Exercise description —
Please quote the items below line for line, starting at their first line and ending at the line that contains "Пароизоляция Изоспан A 70 м2", with both of those lines included and nothing after them.

Supplied information —
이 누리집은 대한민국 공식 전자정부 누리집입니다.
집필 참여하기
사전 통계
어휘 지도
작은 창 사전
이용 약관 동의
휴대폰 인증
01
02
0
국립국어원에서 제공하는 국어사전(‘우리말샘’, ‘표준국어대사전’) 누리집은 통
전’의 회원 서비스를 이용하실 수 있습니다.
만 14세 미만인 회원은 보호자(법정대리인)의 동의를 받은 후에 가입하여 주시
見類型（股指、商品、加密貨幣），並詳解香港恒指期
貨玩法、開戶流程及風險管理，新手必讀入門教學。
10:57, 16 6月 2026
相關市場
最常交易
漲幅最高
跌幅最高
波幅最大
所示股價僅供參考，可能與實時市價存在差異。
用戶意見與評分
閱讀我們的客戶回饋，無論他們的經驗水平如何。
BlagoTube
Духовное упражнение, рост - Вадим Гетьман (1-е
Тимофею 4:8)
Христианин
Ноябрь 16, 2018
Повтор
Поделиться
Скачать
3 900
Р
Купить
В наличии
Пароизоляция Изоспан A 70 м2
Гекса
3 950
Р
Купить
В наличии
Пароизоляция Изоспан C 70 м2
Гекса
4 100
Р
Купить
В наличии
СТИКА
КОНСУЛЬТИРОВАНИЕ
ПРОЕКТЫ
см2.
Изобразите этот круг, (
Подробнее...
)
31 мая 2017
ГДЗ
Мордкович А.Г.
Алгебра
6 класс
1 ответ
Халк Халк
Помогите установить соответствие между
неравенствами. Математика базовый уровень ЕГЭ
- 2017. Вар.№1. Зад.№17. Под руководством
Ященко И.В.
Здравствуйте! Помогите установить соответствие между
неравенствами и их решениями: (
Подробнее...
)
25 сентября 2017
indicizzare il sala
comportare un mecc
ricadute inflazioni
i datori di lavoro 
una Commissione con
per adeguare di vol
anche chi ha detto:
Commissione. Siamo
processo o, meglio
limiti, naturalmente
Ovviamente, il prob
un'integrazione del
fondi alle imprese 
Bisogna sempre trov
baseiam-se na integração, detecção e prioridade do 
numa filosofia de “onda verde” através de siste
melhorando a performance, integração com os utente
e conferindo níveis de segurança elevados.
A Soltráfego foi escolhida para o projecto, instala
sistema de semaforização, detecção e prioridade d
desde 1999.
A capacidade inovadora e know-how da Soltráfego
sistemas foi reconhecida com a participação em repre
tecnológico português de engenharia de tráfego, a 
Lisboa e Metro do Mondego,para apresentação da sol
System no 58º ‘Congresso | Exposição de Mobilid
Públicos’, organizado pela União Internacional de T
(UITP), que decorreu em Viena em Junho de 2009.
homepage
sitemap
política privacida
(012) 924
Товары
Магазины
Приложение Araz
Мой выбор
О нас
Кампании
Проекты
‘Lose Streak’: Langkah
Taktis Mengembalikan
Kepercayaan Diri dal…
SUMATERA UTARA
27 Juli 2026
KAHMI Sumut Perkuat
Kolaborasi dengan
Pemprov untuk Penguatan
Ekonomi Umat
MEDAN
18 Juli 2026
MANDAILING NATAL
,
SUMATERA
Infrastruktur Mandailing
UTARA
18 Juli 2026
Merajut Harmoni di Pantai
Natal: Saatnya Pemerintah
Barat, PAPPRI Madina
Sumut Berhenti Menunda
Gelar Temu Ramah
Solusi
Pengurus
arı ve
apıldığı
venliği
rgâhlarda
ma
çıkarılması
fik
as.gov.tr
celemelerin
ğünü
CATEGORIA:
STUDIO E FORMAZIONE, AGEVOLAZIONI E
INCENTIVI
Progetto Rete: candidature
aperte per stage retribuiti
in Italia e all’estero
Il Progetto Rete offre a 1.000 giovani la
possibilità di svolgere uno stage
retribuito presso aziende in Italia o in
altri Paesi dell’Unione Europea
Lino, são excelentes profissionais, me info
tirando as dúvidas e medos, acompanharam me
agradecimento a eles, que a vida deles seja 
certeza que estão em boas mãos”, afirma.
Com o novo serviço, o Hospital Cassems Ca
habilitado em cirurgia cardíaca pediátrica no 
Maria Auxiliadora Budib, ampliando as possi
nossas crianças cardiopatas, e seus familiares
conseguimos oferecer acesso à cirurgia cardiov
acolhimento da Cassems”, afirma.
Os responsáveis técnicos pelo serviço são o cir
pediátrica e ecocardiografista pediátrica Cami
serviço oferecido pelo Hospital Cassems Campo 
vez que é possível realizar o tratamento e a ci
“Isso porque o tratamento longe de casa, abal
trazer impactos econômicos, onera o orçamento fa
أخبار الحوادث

Answer to this problem —
이 누리집은 대한민국 공식 전자정부 누리집입니다.
집필 참여하기
사전 통계
어휘 지도
작은 창 사전
이용 약관 동의
휴대폰 인증
01
02
0
국립국어원에서 제공하는 국어사전(‘우리말샘’, ‘표준국어대사전’) 누리집은 통
전’의 회원 서비스를 이용하실 수 있습니다.
만 14세 미만인 회원은 보호자(법정대리인)의 동의를 받은 후에 가입하여 주시
見類型（股指、商品、加密貨幣），並詳解香港恒指期
貨玩法、開戶流程及風險管理，新手必讀入門教學。
10:57, 16 6月 2026
相關市場
最常交易
漲幅最高
跌幅最高
波幅最大
所示股價僅供參考，可能與實時市價存在差異。
用戶意見與評分
閱讀我們的客戶回饋，無論他們的經驗水平如何。
BlagoTube
Духовное упражнение, рост - Вадим Гетьман (1-е
Тимофею 4:8)
Христианин
Ноябрь 16, 2018
Повтор
Поделиться
Скачать
3 900
Р
Купить
В наличии
Пароизоляция Изоспан A 70 м2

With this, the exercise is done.